SITA’s 8th Annual Airline IT Trends Survey carried out in conjunction with Airline Business magazine, indicates that aviation will become the world’s first totally IP (Internet Protocol)-enabled industry, putting the power of the world-wide web at the service of the airlines and passengers.
The survey results reveal for the first time that 82% of airline locations now have IP connectivity, rising to 89% by the end of 2007 and 93% by the end of 2008. In parallel, 78% of airline systems are now IP-enabled and this will reach 83% by the end of 2007 and 87% by the end of 2008.
Paul Coby, SITA Chairman, said, “This year’s Airline IT Trends survey provides the clearest evidence yet that the airlines will be the world’s first fully web-enabled industry. IP is the underlying communication technology that enables many new applications, such as online reservation systems, so it has brought a radical change to air travel ever since SITA developed the first internet booking engine just over ten years ago. It is also driving the self-service business model, which is both convenient for passengers and helps airlines keep ticket prices down.”
The survey shows just how rapidly airlines are deploying self-service technology and how quickly passengers are embracing it. Web check-in has now been implemented by 42% of airlines and this will increase to 72% by the end of 2007, while 27% of passengers are now using check-in kiosks and this number is expected to rise to 38% by the end of 2007.
The survey also found that only 31% of self-service kiosks are common-use i.e. can be used by customers of more than just one airline, but this is expected to rise to 40% by the end of 2007.
Francesco Violante, SITA CEO, said, “The speed at which the industry is moving towards a self-service passenger model is clearly borne out by the technology investment priorities of airlines. 80% of airlines responding to the survey see projects with proven payback and cost savings, such as on-line booking, bar coded boarding passes and self-service check-in as their highest priority, up from 50% last year.”
He also pointed to greater optimism among airlines about the savings to be derived from business to business e-commerce. “The trend for the last few years has been a declining expectation of savings from B2B investments, but this has now reversed with airlines anticipating savings in the order of 13% compared to traditional processes, up from the 10% we recorded in our last survey,” Violante said.

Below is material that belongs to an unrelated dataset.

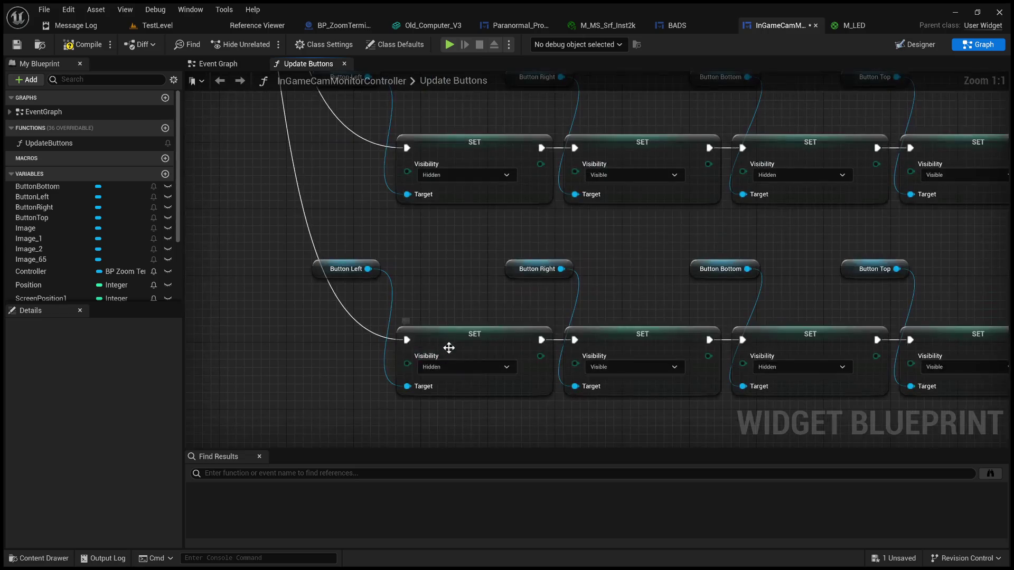
click(471, 368)
click(438, 379)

The survey establishes for the first time that the average airline IT headcount is 1.8% of the global airline workforce. 52% of airlines have higher IT headcount than five years ago and 52% expect to increase IT headcount over the next three years.
The on-line booking revolution which saves airlines significant amounts of money on distribution costs, continues to gain pace. 32% of tickets worldwide are currently sold on-line (compared to 20% in 2005) and 72% of these were sold through the airlines’ own web sites leaving room for improvement as airlines seek to eliminate commissions on ticket sales.
Just 8% of airlines sell no tickets through web-based channels. Call centre ticket sales are at 18% compared to 20% in 2005. The rise in online ticket sales is an indicator of further pressure on the traditional travel agent.
The major issues highlighted by airlines with regard to on-line sales were the complexity of airline pricing/fares, 30%; lack of payment security/fraud, 19%; and lack of interlining/ codesharing, 15%.
There has been growth in airlines issuing e-tickets, from 27% in the 2005 Airline IT Trends Survey, to 59% of this year’s respondents. This is expected to rise to 78% by 2007 and 90% by 2008. Just 7% of airlines now issue no e-tickets compared to 23% last year.
Bar coded boarding passes are also on the rise with 50% of airlines expecting to issue them by the end of this year and that number will rise to 79% by the end of 2007. This will facilitate self-service check-in, whether online or via kiosk. These two initiatives alone are saving the industry billions of dollars.
The survey also provides further confirmation of the industry’s appetite for inflight passenger communications. The percentages of airlines expecting to offer the following inflight communication channels by the end of 2008 are: internet access, 59%; email, 58%; SMS, 52%; and mobile phones, 46%.